GSK India announced its Q4 and FY26 financial results, reporting continued profitable growth supported by strong performance in oncology, vaccines, and operational efficiency initiatives.
The company highlighted that focused investments in innovative therapies, AI-led optimization, improved field force productivity, and disciplined cost management contributed to margin expansion during the year.
Management also stated that supply chain disruptions affected availability of certain products and constrained topline growth, though efforts are underway to strengthen sourcing resilience and inventory visibility.
key highlights
Business Performance & Portfolio Highlights:
- Oncology portfolio delivered strong growth led by therapies such as Jemperli and Zejula.
- Vaccines business maintained leadership in the self-pay private pediatric vaccines market.
- Shingrix continued gaining traction through increased preventive healthcare awareness.
- General Medicines portfolio outperformed the market in key promoted brands.
- Brands such as Augmentin, Calpol, and T-Bact maintained leadership positions.
- Supply chain disruptions impacted availability of select products during FY26.
- EBITDA margins expanded due to pricing measures and disciplined cost control.
- GSK India received market authorization for Blenrep (belantamab mafodotin) in India for relapsed or refractory multiple myeloma treatment.
- Management plans to continue investments in innovative and high-growth therapy areas.
Note:
- The company emphasized that Oncology is becoming a major growth driver as GSK India transitions toward an innovation-led pharmaceutical business model.
Risk Analysis
Key Risks
- Supply chain disruptions may continue affecting product availability.

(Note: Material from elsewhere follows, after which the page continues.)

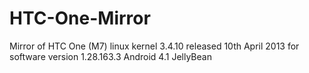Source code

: HTC-One-Mirror
==============

Mirror of HTC One (M7) linux kernel 3.4.10 released 10th April 2013 for software version 1.28.163.3 Android 4.1 JellyBean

- Dependence on specialty and oncology therapies increases execution sensitivity.
- Regulatory approvals and launch timelines for innovative therapies remain critical.
- Competitive pressure in core pharmaceutical segments could affect market share.
- Currency fluctuations and imported product dependencies may impact margins.
Worst Case Scenario
- If supply disruptions persist or innovative product launches underperform expectations, topline growth could remain constrained despite margin improvements.
Risk Level: Medium
Company Commentary
- Management stated Oncology represents a key inflection point in GSK India’s growth journey.
- The company plans to continue investing in innovative and high-growth therapy areas.
- GSK India highlighted focus on sustainable profitability and topline growth.
- The company reaffirmed its commitment to scientific rigor and patient-centric healthcare solutions.
- Management stated supply chain challenges accelerated efforts to strengthen sourcing resilience and contingency planning.